Helena Crystello

             

A verdadeira humildade é o auto-respeito inteligente que nos impede de pensar muito alto ou muito mal de nós mesmos. Torna-nos modestos, lembrando-nos o quanto estamos aquém do que podemos ser.
- Ralph W. Sockman

 

A humildade é uma característica da nobreza sem alarde. Quem a demonstra não impõe credenciais e exibe afetações. Não é uma energia axial que gira em redor de si mesma como o instinto primário e egotista dos autocentrados. Vinga pela sua natureza e equanimidade. Está no palco mas afasta-se do holofote porque vive na sombra da sua própria grandeza.
Helena Crystello era assim - como se fosse um reflexo de luz atravessando o vidro de uma janela, uma imagem sem artifícios do outro lado do silêncio.
Nasceu em Lisboa mas adotou os Açores como o seu pedaço de mundo, a sua montanha, o ninho. Naufragou na costa e ali foi, com Chrys Chrystello, o companheiro, plantando raízes de palavras na água do mar. Daquele espaço na Lomba da Maia, vulnerável à chuva e à melancolia das névoas, fizeram sair livros e o Colóquio da Lusofonia. Criaram uma ponte no vento que os tem levado a outras geografias.
Helena sorria. É do seu sorriso que vou falar. Os livros que deixou não carecem da minha atenção, têm voz própria, conversam connosco quando pegamos neles, são o testemunho do seu empenho, do seu magnífico trabalho, e atestam, de modo invulgar, do  seu afeto pelos Açores. 
O que me comovia no sorriso da Helena era aquela voz pueril dos sinais sem mácula,  a sua espontânea claridade, diria até maternal. O calor de um lugar, uma casa. Um banco de jardim num recanto da primavera.
Nos espaços da literatura encontramos por vezes âncoras, seres que estão connosco num diálogo com a nossa humanidade, centrados numa posição de partilha. Sólidas, permanentes, credíveis na sua estrutura ética. Não se perdem em artifícios sociais, bajulação para entreter egos carentes.  Helena Crystello fazia parte de uma tribo especial nesse microcosmo literário.
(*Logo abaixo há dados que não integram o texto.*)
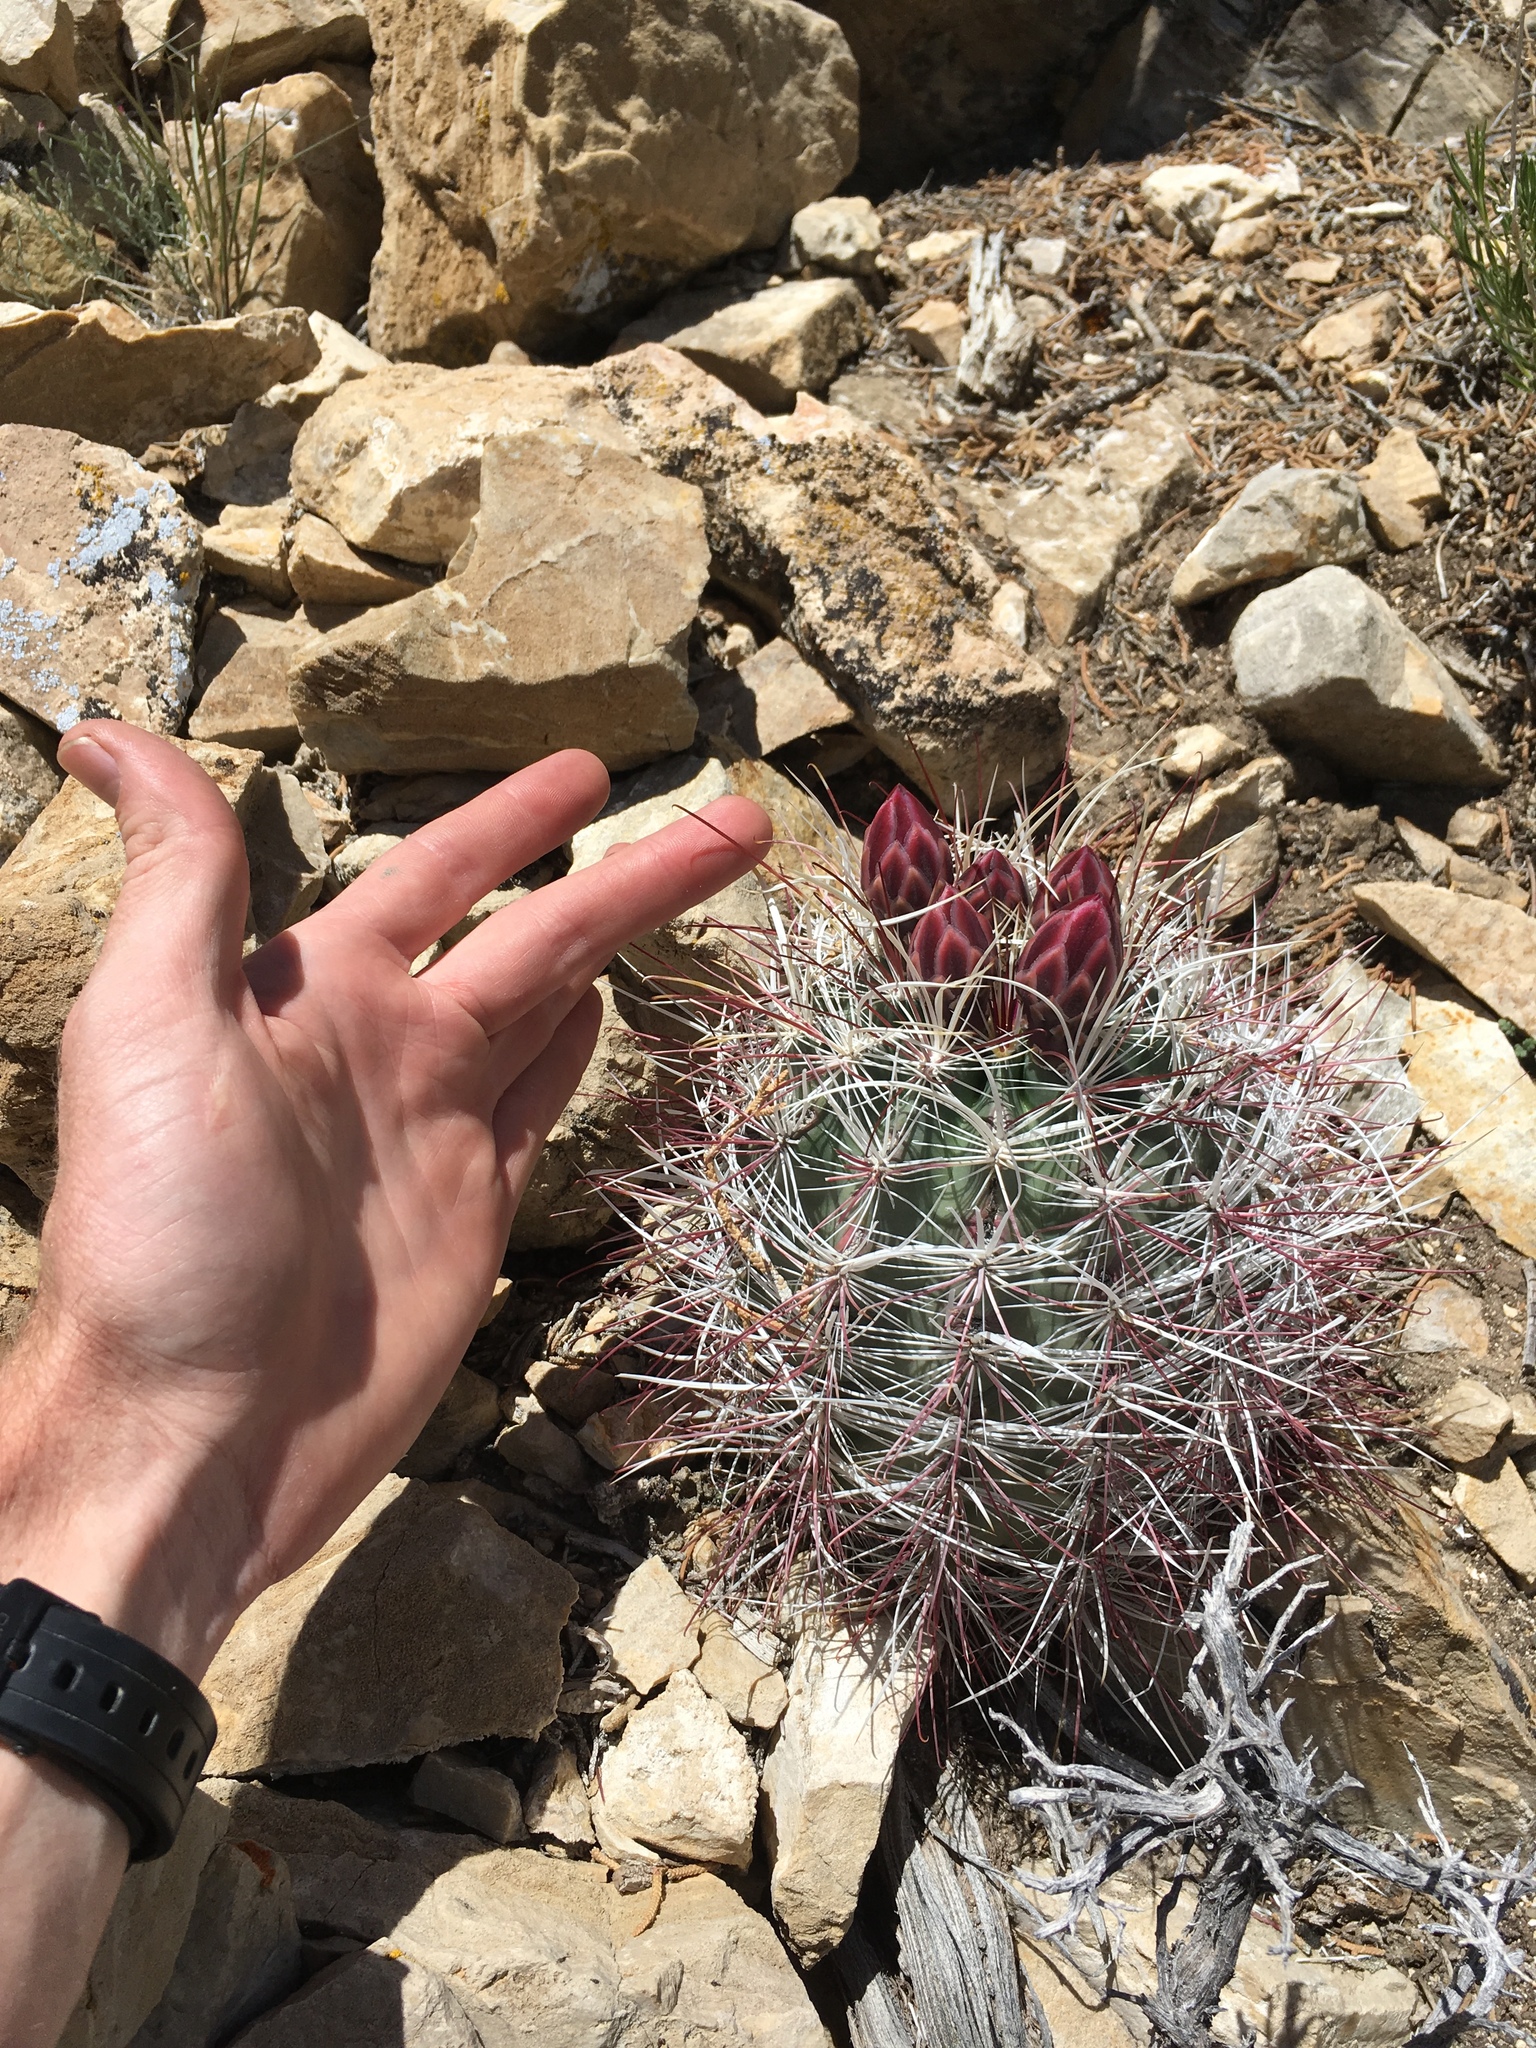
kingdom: Plantae
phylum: Tracheophyta
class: Magnoliopsida
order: Caryophyllales
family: Cactaceae
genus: Sclerocactus
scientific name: Sclerocactus polyancistrus
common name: Mohave fishhook cactus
Atravessava muros com o sorriso amigo, leal e humilde.
 Se interpretarmos a ausência como uma letargia de chuvas entre o céu e a terra da nossa finitude, e o que de nós eventualmente fica para além dos livros, que maior relevância na memória que a bondade de um sorriso, um sorriso como o da Helena, em contínua floração entre as inalteráveis estações do tempo.